Mésentente entre associés GAEC – pas de dissolution sans paralysie
Un arrêt intéressant relatif aux relations internes au sein d’un GAEC vient rappeler les conditions dans lesquelles la dissolution judiciaire de ce groupement peut être ordonnée.
La question était de savoir si la mésentente entre les associés qui empêchait tout travail en commun et toute gestion collective des activités agricoles, exploitées de manière distincte et autonome était un motif justifiant la dissolution du GAEC compte tenu de la perte d’affectio societatis.
La Cour de cassation rappelle tout d’abord les dispositions de l’article L. 323-3 alinéa 1er du CRPM qui prévoient que « les groupements agricoles d’exploitation en commun ont pour objet de permettre la réalisation d’un travail en commun dans des conditions comparables à celles existant dans les exploitations de caractère familial ». Est ensuite visé l’article L. 323-4 CRPM qui permet le retrait de tout associé pour motif grave et légitime et la possibilité de solliciter la dissolution conformément aux dispositions de l’article 1844-7 du code civil.
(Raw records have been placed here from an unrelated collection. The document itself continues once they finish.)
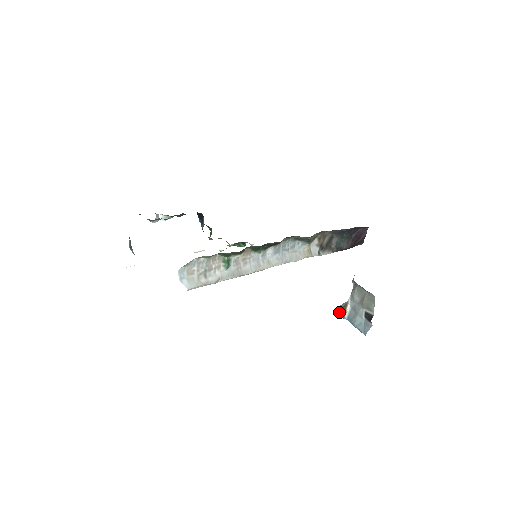
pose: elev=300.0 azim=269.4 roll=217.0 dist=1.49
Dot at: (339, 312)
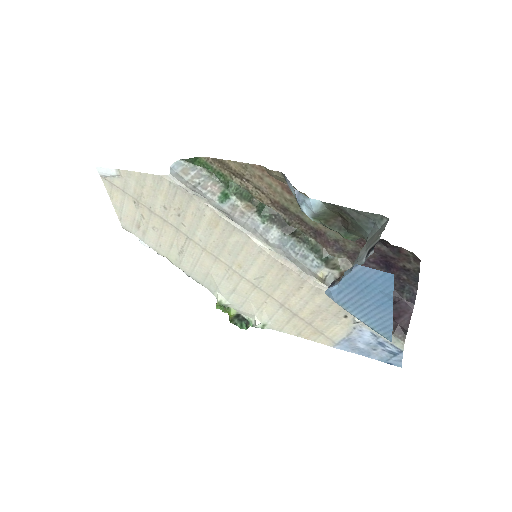
Dot at: (330, 285)
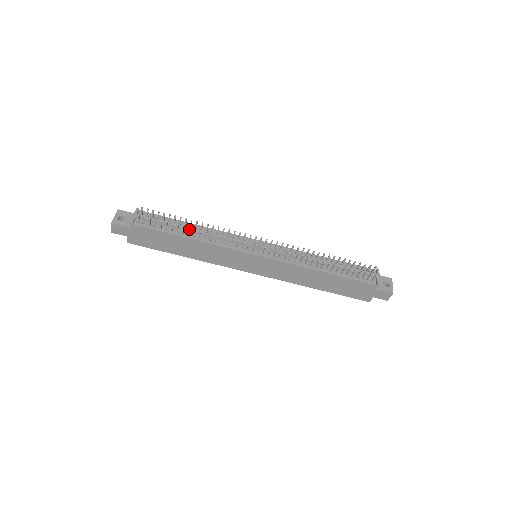
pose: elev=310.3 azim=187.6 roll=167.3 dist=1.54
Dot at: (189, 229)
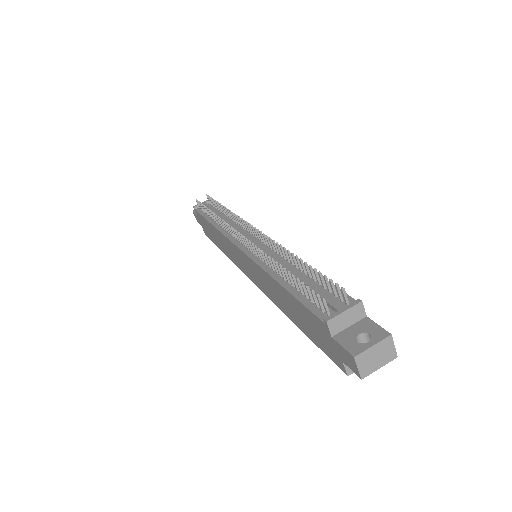
Dot at: (211, 212)
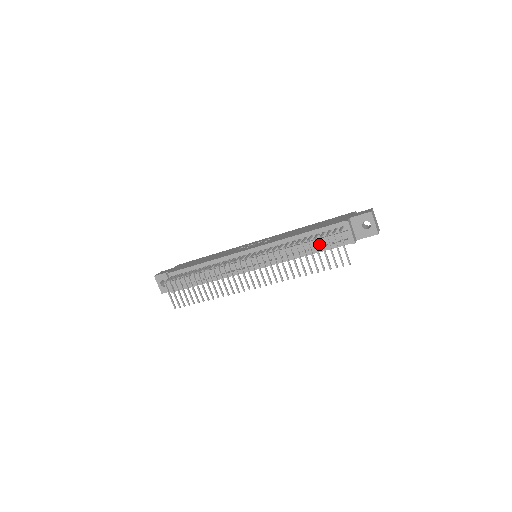
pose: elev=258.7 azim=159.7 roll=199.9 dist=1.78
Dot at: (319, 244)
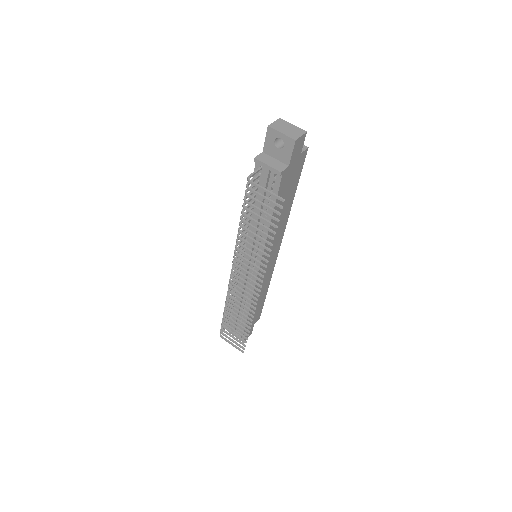
Dot at: (265, 202)
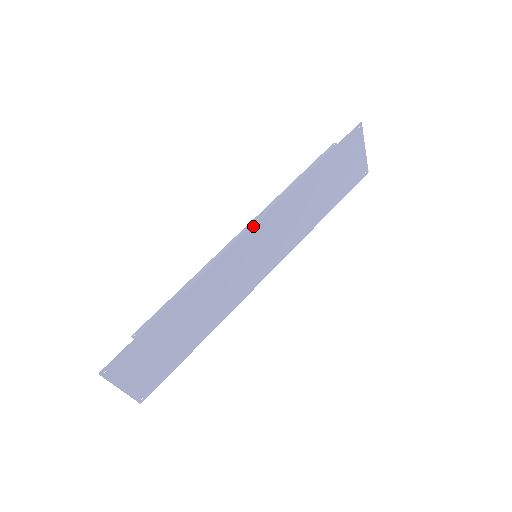
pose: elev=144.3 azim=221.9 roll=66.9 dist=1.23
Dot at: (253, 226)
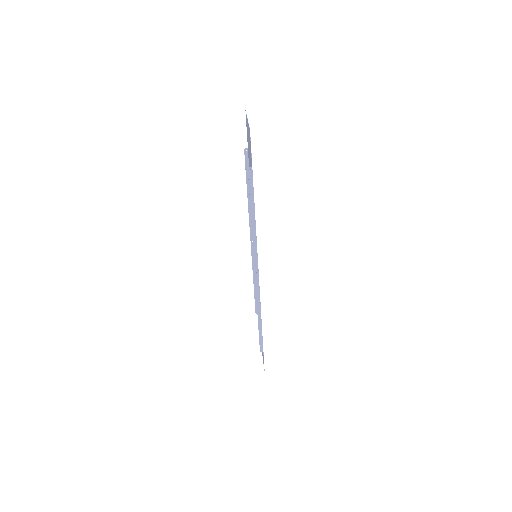
Dot at: occluded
La Cour de cassation, dans un arrêt du 20 novembre 2012 avait affirmé que le défaut de travail en commun n’était pas une cause de dissolution de la société.
Forte de cette jurisprudence, la Cour de cassation (Cass. civ 3ème du 18 décembre 2025, n°24-21.048) vient confirmer l’arrêt de la CA de RIOM en rappelant que « la mésentente entre membres d’un groupement agricole d’exploitation en commun, quand bien même empêcherait-elle la réalisation d’un travail en commun, n’est une cause de dissolution du groupement pour juste motif que dans la mesure où elle a pour effet d’en paralyser le fonctionnement. »
Il y a là ici une protection de la société au-delà des intérêts de ses associés, si la société continue de travailler mais dans des conditions particulières (surtout en GAEC où le travail en commun est une condition essentielle), la société ne peut être dissoute.